Tuesday, March 21, 2006

The Legend of Zorro

The Legend of Zorro, I am happy to report, is truly the stuff of which legends are made - terrible, dark legends that haunt the dreams of children, legends which come to life with enormous fangs and black secrets, legends of doom! In short, it is lengendarily bad. So unbelievably awful that it is, in fact, really great. I have rarely laughed so hard: the accents alone are worth it.

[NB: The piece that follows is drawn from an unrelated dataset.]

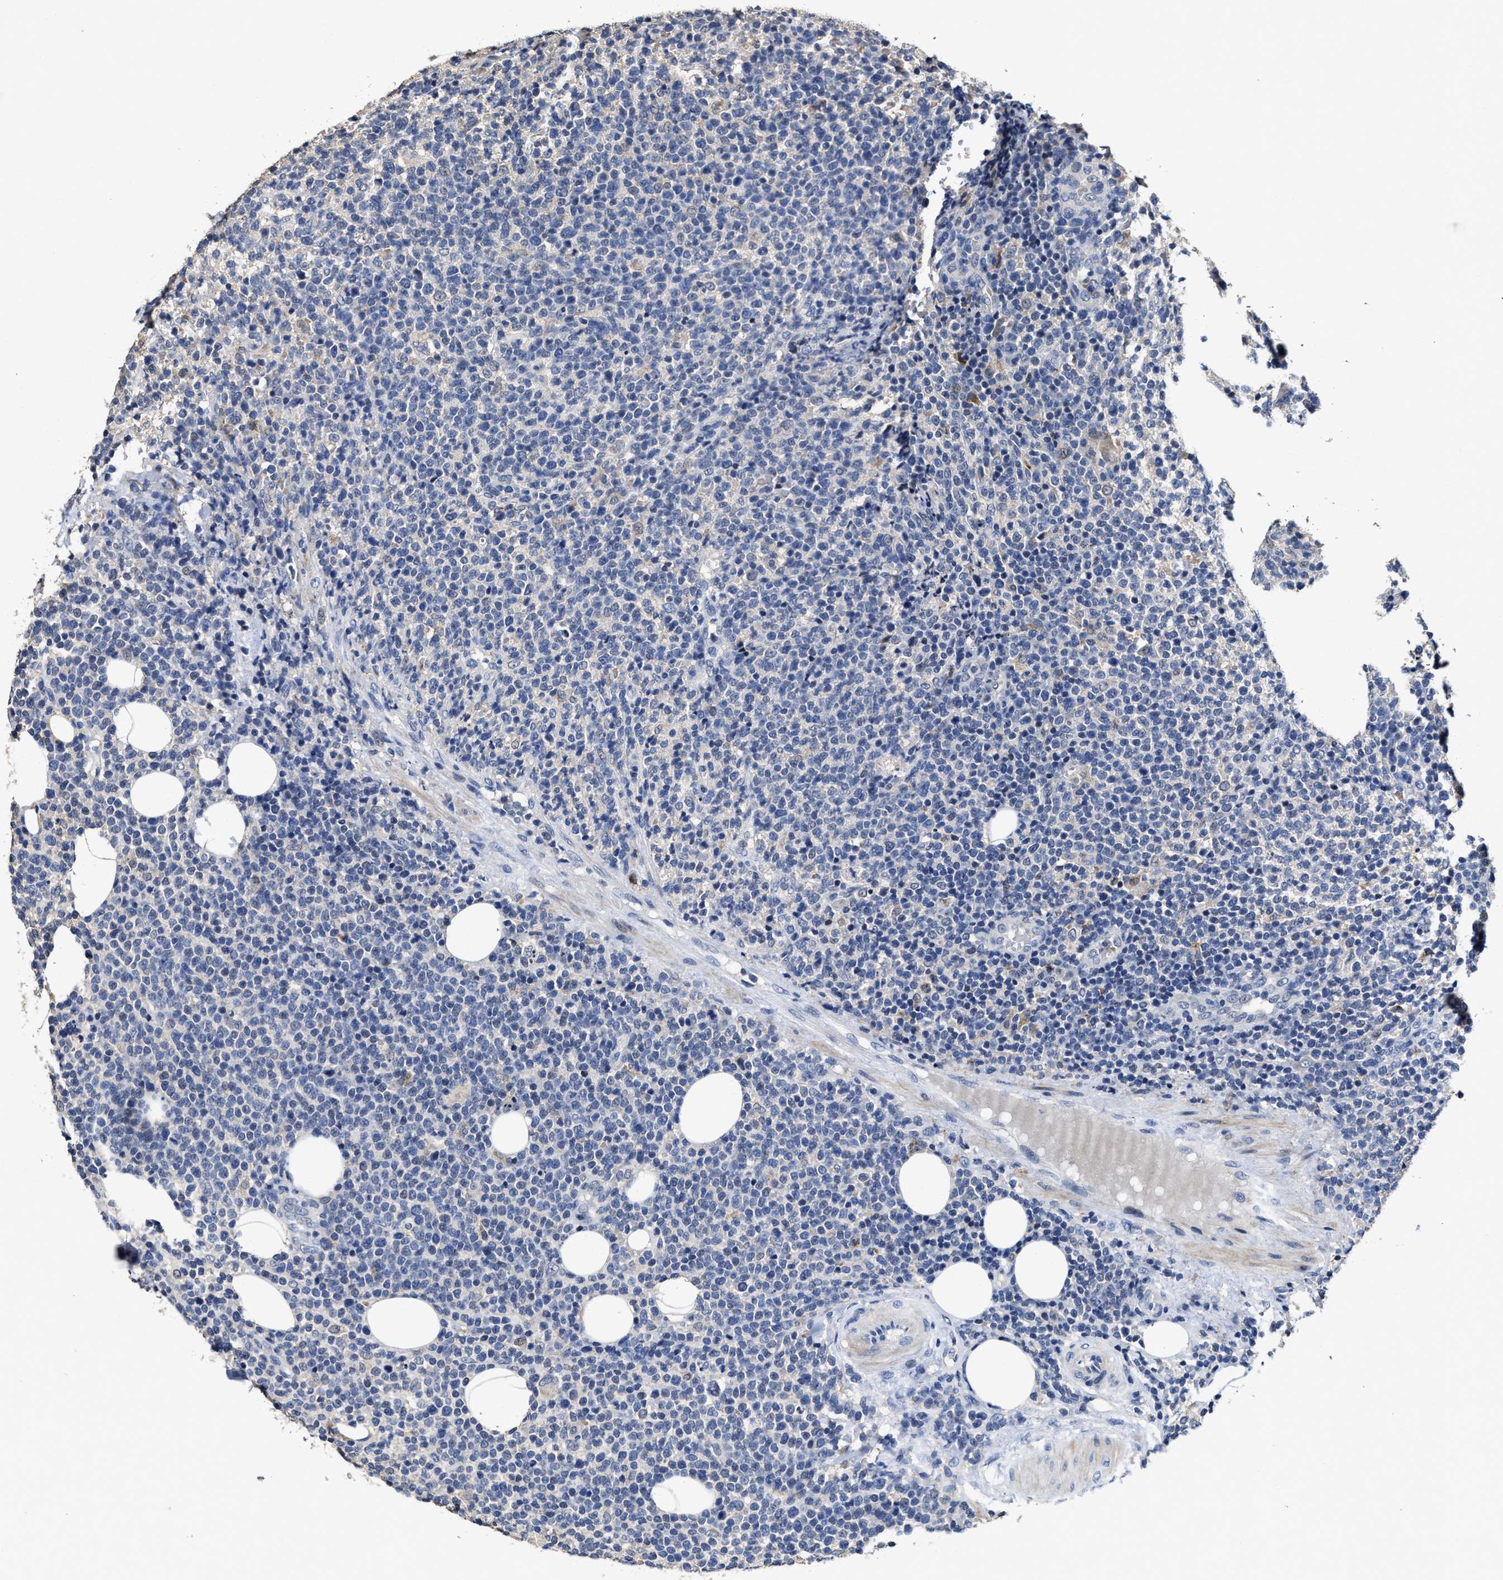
{"staining": {"intensity": "negative", "quantity": "none", "location": "none"}, "tissue": "lymphoma", "cell_type": "Tumor cells", "image_type": "cancer", "snomed": [{"axis": "morphology", "description": "Malignant lymphoma, non-Hodgkin's type, High grade"}, {"axis": "topography", "description": "Lymph node"}], "caption": "Immunohistochemical staining of lymphoma shows no significant positivity in tumor cells. (DAB (3,3'-diaminobenzidine) immunohistochemistry (IHC) with hematoxylin counter stain).", "gene": "ZFAT", "patient": {"sex": "male", "age": 61}}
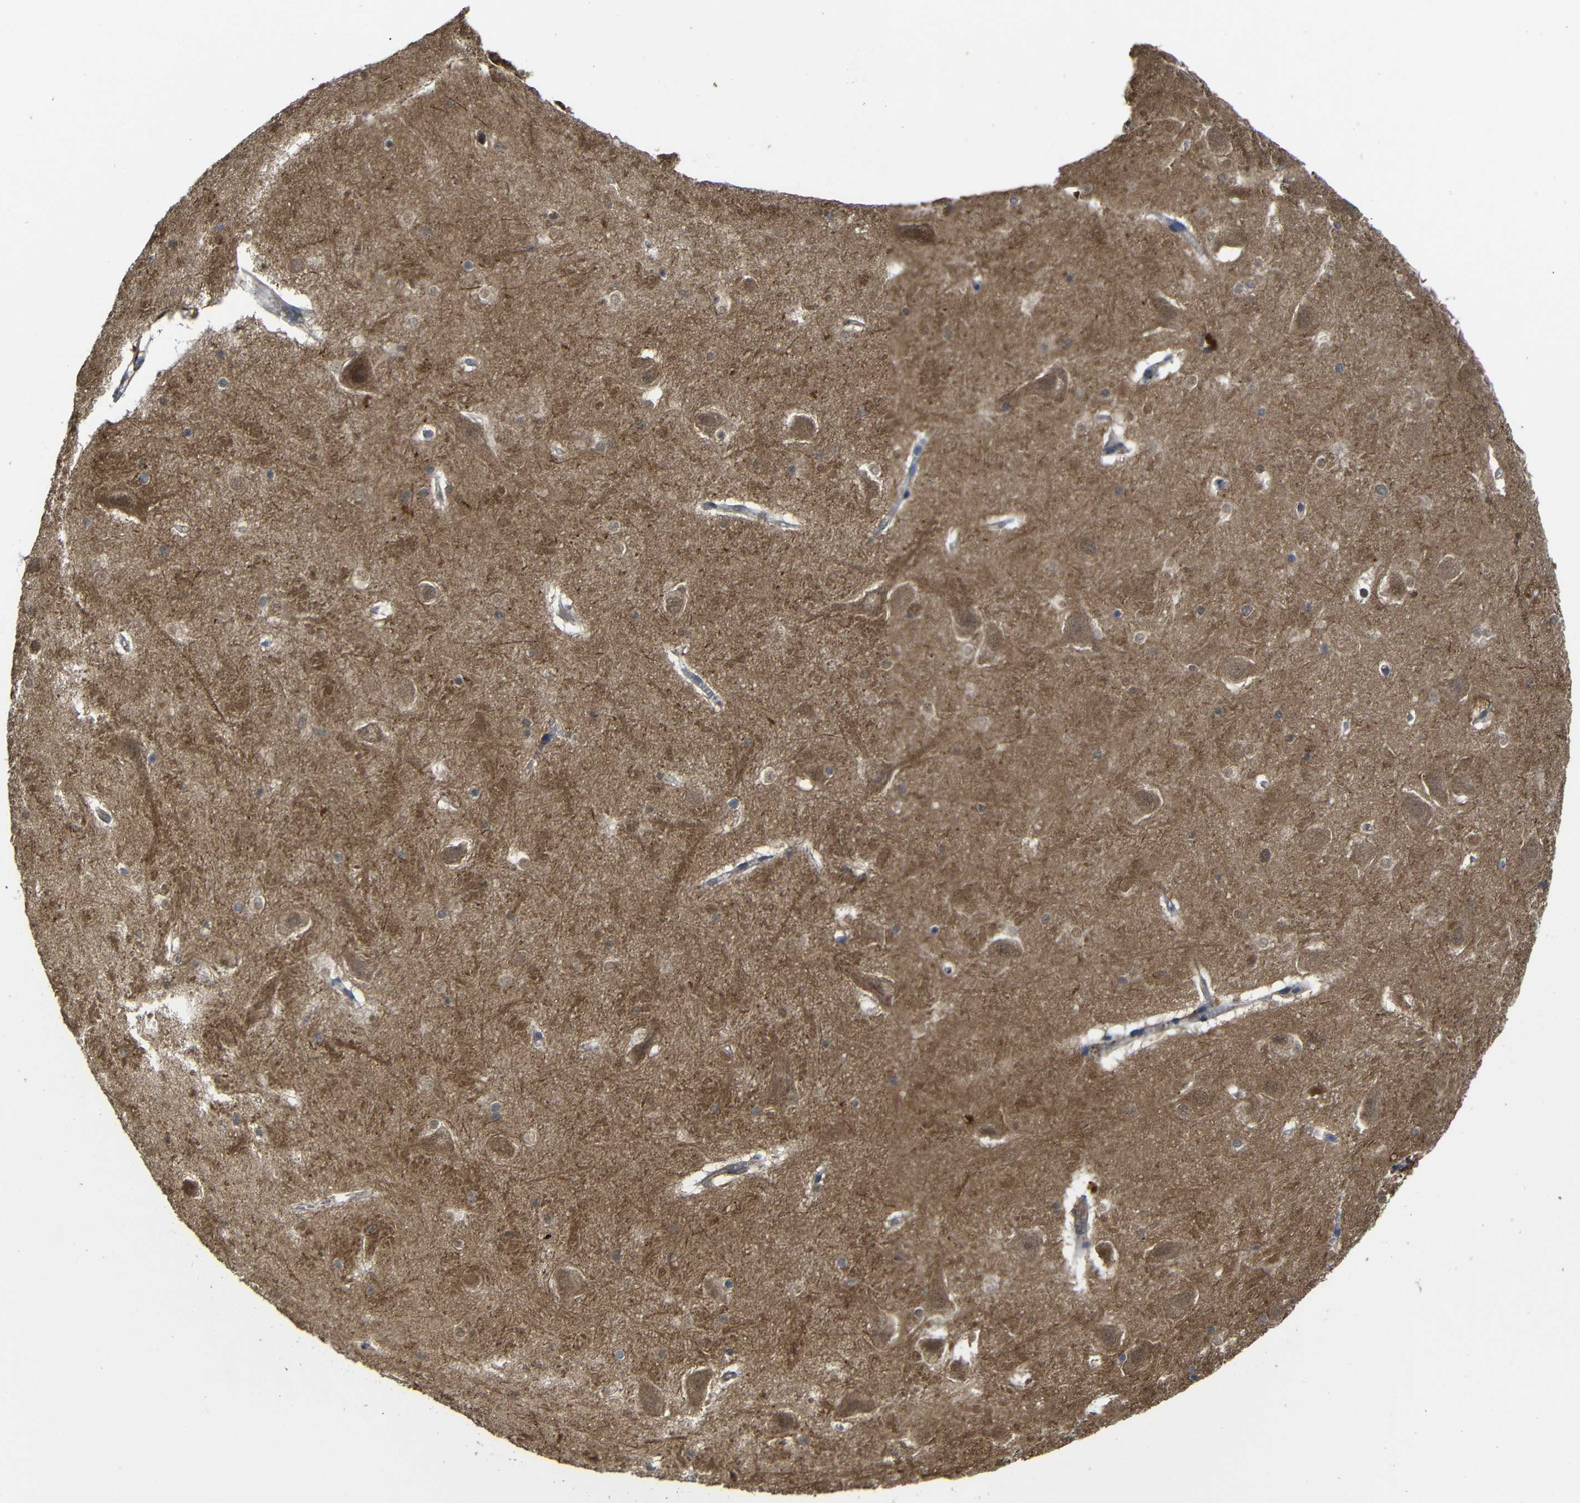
{"staining": {"intensity": "negative", "quantity": "none", "location": "none"}, "tissue": "hippocampus", "cell_type": "Glial cells", "image_type": "normal", "snomed": [{"axis": "morphology", "description": "Normal tissue, NOS"}, {"axis": "topography", "description": "Hippocampus"}], "caption": "Immunohistochemistry (IHC) image of benign hippocampus stained for a protein (brown), which reveals no positivity in glial cells. (DAB (3,3'-diaminobenzidine) IHC, high magnification).", "gene": "ATG12", "patient": {"sex": "male", "age": 45}}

I always have trouble with movies that are supposed to be about people for whom English is not a first language, yet who persist in speaking English to one another, and not just any English, either. No. They speak grammatically correct, idiomatic English with peculiar, hideous, mutating accents. In Zorro, the majority of the characters are supposed to be Hispanic. Therefore, you would think that they would speak Spanish when alone with each other. Alas, you would be wrong. Apparently Spanish dialects in 1850 were so widely diverse that they could only understand each other in English, and no doubt it's that difference in dialects that makes their accents so hilariously widely divergent. So divergent that there is no way, no way on the planet that any of them have the same native tongue. And the evil French count's accent? Wow. It goes from mangled French to mangled Irish to mangled Spanish - I laughed, I cried.

And then, just when the movie couldn't get any funnier, there were mysterious explosions. We thought that probably the Martians had landed to add their accents to the mix. That would have been perfect. So, so perfect. If they ever make another Zorro movie, and they should, oh they should, then they must have Martians. Only Martians could make this movie better.

1 comment:

arratik said...

but... but... catherine zeta-jones is so dreamy!